Wednesday, March 2, 2011

Ask Not for Whom the Bell Tolls...

The title of this post is inspired by a tragic event. An even that, as of this writing, happened a mere five hours ago at Sutter Roseville in the emergency room. Two years ago, a similar tragedy occurred in the form of the death of my would be Father in Law, Billy Eckhardt, who died of heart failure in his home the very day after two friends of mine were married.


A similar tragedy struck today, as you might have guessed from the timing of this post. Apparently God wasn't happy with just one Eckhardt parent keeping him company upstairs. Just three years after taking her dad, he decided that it was time for her mother to come home as well. This couldn't have come at a worse time. With no employment, my fiance can no longer afford to live in the house they moved into after the one they used to own was repossessed by the bank. Fortunately we have a pair of great friends who are willing to help her out by allowing her to stay with them.

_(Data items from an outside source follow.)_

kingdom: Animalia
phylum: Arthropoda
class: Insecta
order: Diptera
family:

I'm more worried about her mental state, really. So close to the death of her last parent, she's been going on and on about how she could have done something better or different, or how she should have listened a little more so that God wouldn't have punished her by taking her mother away.

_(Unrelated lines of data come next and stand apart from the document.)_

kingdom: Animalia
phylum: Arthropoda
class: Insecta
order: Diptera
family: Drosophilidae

I know that's ludicrous, and so does she. The thing that makes this so hard for me to bear is that she's like a lost little girl now that she doesn't have the rock of stability that her parents were. I'm doing my best, but I feel so incredibly inadequate in regards to this, even though I know I'm doing everything expected of me and more besides. I wish to high heaven that comic book physics worked so I could get bitten by a genetically altered insect or bombarded with gamma rays to gain superpowers. Maybe then I'd be able to do enough good to satisfy my conscience.

I don't know...

1 comment:

  1. Life seems to have no rhyme or reason sometimes, and more than once I've tried to reconcile when someone says "It's God's will." Losing my mother and brother were the hardest, most difficult times of my life, and only time heals...very slowly. Hold her, love her, let her cry. That's being a hero and, although it doesn't make the pain go away, she will always remember that you were there for her.